Whit read such interviews snorting in derision and tossing the paper down.

“Your mother is really getting off on this, isn’t she! Like it’s some kind of hobby for her, in her boring life.”

“Whit! She’s serious. She loves Robbie. This is very hard for her, too.”

There was drama in Dinah’s mother’s life now. In her circle of friends—of whom most were divorcées like herself, or widows—it was Geraldine McCracken who was the center of attention, invariably.

She’d had her hair styled and lightened so that it shone now like a synthetic peach. She’d bought new clothes—in which to appear on a local afternoon TV talk show as
the grieving grandmother of missing five-year-old Robbie Whitcomb of Ypsilanti.

For a week or ten days in late May, there’d been a distraction—Dinah’s mother had discovered a cyst in one of her breasts, that had had to be removed for a biopsy; during this brief time, Dinah’s mother had not visited the house on Seventh Street, nor had she called more than a few times. What relief!

The cyst had been benign. Dinah’s mother returned.

Until finally Dinah told her mother please, she couldn’t see her for a while.
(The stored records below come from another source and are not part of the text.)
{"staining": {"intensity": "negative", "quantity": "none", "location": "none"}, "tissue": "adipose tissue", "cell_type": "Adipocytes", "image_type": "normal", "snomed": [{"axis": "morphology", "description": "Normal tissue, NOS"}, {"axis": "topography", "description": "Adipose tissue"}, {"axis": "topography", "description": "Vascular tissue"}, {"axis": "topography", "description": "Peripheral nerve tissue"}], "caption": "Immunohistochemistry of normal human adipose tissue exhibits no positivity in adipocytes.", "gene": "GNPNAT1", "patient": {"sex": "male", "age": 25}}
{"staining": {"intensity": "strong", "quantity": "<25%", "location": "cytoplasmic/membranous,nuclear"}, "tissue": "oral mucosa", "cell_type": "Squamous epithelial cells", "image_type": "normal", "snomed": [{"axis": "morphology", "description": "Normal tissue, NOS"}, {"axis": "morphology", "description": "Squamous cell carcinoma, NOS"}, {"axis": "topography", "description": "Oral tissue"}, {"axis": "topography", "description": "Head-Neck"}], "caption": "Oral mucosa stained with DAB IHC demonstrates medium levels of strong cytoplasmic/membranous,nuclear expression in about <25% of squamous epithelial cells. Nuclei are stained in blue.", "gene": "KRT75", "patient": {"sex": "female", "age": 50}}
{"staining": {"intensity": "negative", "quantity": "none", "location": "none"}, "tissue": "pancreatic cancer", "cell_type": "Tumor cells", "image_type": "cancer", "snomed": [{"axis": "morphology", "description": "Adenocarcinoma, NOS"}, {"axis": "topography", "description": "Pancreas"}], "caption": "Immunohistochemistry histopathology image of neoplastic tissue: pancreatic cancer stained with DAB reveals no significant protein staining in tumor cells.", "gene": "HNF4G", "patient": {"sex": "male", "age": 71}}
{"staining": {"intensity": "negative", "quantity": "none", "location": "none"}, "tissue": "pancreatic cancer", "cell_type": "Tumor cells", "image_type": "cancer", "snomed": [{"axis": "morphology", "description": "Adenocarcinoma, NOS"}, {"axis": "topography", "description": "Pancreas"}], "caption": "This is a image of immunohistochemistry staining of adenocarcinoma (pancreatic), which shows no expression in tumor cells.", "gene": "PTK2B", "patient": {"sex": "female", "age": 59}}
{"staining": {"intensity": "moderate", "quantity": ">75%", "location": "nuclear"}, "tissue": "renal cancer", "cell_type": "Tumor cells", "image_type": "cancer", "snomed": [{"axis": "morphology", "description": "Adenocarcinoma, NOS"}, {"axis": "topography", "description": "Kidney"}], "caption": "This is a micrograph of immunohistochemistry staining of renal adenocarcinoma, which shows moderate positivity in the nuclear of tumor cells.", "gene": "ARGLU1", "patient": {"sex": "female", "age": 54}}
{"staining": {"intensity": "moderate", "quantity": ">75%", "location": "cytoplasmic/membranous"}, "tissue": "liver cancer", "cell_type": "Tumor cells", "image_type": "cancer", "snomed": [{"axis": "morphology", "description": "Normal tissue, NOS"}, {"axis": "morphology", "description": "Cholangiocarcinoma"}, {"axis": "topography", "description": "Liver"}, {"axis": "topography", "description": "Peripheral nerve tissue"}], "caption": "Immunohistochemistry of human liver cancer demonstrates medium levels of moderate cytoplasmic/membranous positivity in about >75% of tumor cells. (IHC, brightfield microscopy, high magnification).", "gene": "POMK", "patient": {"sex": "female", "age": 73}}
“What do you mean, you ‘can’t see me for a while’? What kind of a thing to say is that, to a woman grieving for her lost grandson? Her only grandchild?”

“Mother, just go away.”

“‘Go away’—where?”

Dinah’s mother had been too astonished to be angry. She’d thought it altogether natural, Dinah supposed, that, in her daughter and son-in-law’s house, she had the right to answer the landline, and to speak knowledgeably to whoever was on the other end, in the matter of Robbie; she had the right to answer reporters’ questions, and to be interviewed, without troubling to learn who a reporter was, and for what publication, if any, he was writing. She had the right, as Dinah overheard her saying, to proclaim
Both my daughter and son-in-law are devout Christians. We are praying for Robbie to be returned and he would be, if the police had more gumption to make arrests.